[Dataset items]

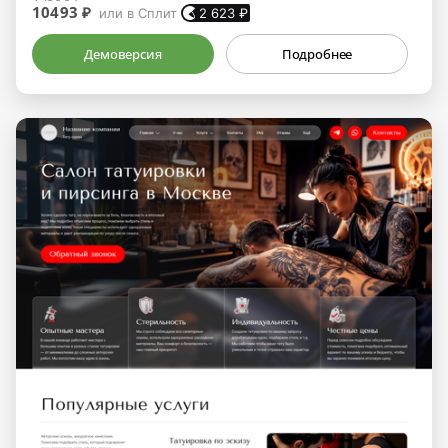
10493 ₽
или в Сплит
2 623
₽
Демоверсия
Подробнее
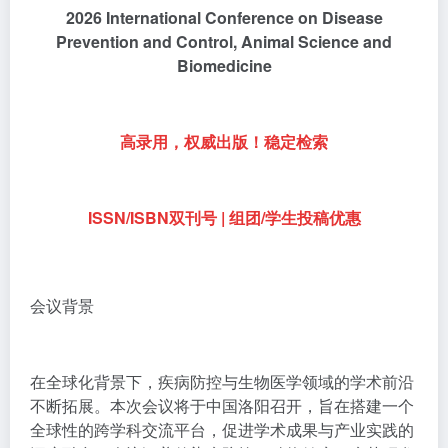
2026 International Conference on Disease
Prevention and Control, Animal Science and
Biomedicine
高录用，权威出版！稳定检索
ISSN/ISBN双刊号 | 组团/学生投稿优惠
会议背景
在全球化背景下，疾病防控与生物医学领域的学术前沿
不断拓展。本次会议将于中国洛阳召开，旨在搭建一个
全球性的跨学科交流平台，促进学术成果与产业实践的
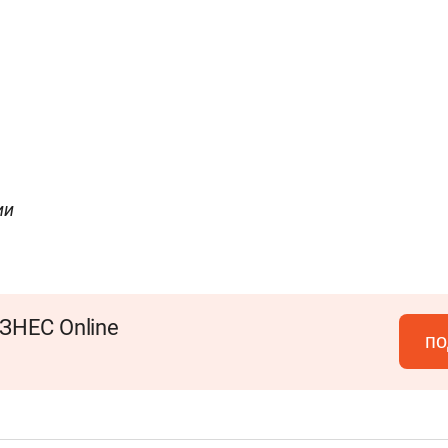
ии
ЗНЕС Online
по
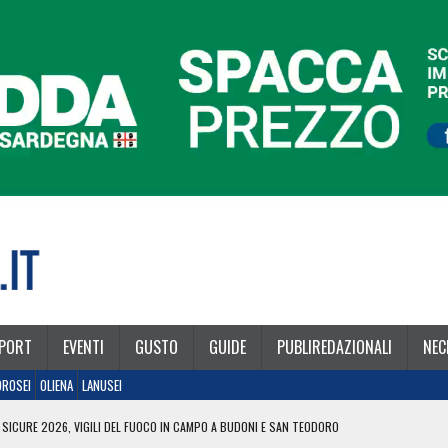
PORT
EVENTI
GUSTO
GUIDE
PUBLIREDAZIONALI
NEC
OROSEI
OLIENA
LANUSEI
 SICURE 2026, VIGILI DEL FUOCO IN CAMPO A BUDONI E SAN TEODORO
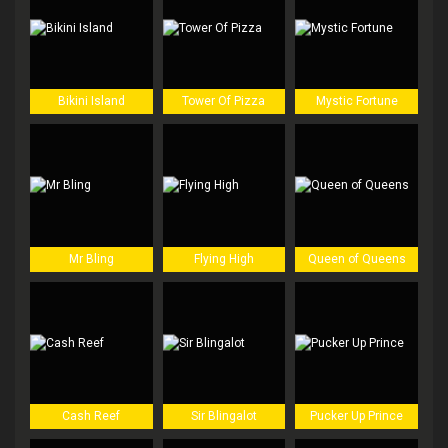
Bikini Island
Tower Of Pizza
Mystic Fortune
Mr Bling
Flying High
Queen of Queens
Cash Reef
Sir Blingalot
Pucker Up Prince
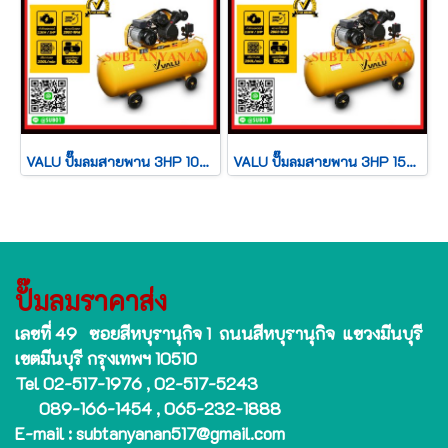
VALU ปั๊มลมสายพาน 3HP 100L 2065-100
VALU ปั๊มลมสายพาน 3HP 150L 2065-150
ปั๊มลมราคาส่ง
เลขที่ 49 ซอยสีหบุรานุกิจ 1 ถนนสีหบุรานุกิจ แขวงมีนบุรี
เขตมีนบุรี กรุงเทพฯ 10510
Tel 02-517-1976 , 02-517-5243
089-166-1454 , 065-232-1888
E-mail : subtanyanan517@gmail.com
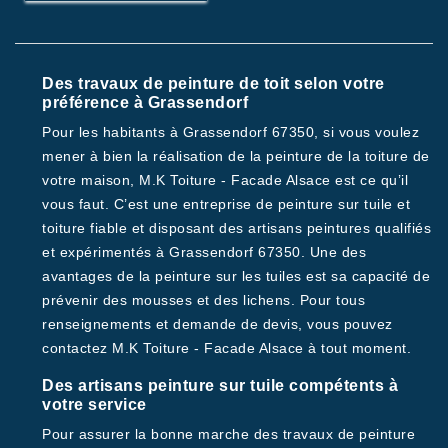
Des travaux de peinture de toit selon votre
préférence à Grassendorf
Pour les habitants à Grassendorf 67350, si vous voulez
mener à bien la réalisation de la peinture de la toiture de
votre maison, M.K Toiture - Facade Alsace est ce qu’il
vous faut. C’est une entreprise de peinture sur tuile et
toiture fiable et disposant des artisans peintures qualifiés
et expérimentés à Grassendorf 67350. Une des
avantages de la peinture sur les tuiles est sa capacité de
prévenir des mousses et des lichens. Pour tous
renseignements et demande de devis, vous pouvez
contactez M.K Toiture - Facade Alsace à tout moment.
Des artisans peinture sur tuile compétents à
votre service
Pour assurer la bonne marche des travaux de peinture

* **HOW TO COMPLETE THIS TASK**
Each line holding the word "Facade" must be copied from the data.

* **EXERCISE OUTPUT**
votre maison, M.K Toiture - Facade Alsace est ce qu’il
contactez M.K Toiture - Facade Alsace à tout moment.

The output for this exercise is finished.